With such a tale to be told it had it all going for it but ...'No!'
The writing was clumsy. In many aspects the characters weren't drawn as believable. They made 'out-of-character' decisions to take the plot from A to B. I found this happened more as the book came to an end. It wasn't a 'conclusion' that rang true for most of the characters.
Many aspects of the plot went nowhere...the letter that was written and posted. This led nowhere really and didn't add to the story as ven a 'red herring'.
I belong to a book club here in Australia and we all had pretty much the same opinion.
1 of 1 people found the following review helpful.
1950s Secrets
By Karen J. Dahood
A looming and somber man driven by a cloud of questions leads the reader of CHRISTINE FALLS into the gloom of 1950s Irish Catholicism. There are secrets in the pathologist's morgue, in his family, in the Church, and in his soul. Quirke's unraveling of the story of baby smuggling from Dublin to Boston, though relentlessly tragic, is told in brilliant prose. The words chosen have such precision that images glow on the page.

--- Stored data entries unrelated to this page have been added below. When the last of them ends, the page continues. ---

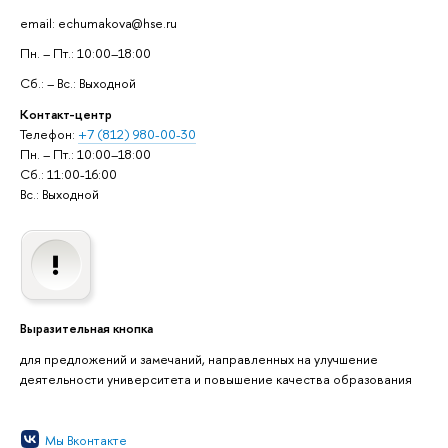
email: echumakova@hse.ru
Пн. – Пт.: 10:00–18:00
Сб.: – Вс.: Выходной
Контакт-центр
Телефон:
+7 (812) 980-00-30
Пн. – Пт.: 10:00–18:00
Сб.: 11:00-16:00
Вс.: Выходной
Выразительная кнопка
для предложений и замечаний, направленных на улучшение
деятельности университета и повышение качества образования
Мы Вконтакте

For example, there are these: "a version of the Sphinx: high, unavoidable, and monumentally ridiculous" -- "frost smoke" -- "a leaden line in front of lavender-tinted fog" -- "grinning in that way she did when she was excited, showing her upper gums" -- "old brown paintings" -- "black birds spurted raggedly from behind the rooftops and twirled..." -- "the gaunt hospital room reminded him of the inside of a skull...."
This writing talent presented as that of "Benjamin Black" belongs in fact to John Banville, a Booker Prize winning author (2005, THE SEA). CHRISTINE FALLS debuts a new branch of his work, a series featuring the pathologist Quirke. Categorized by the publisher as a "psychological novel," it is also called a "new kind of crime novel" and a "suspense novel." In my mind, it also belongs to historical realism, even the emotions of the characters, reminiscent of late 1940s films like THE SNAKE PIT and JOHNNY BELINDA, which commented on shortcomings in institutions without being documentary. Analyses aside, the novel is enjoyable for its well-drawn characters, so deeply motivated by personal circumstances to make a transition from poverty stricken Ireland to a bright and promising United States. It was not as easy as one might think.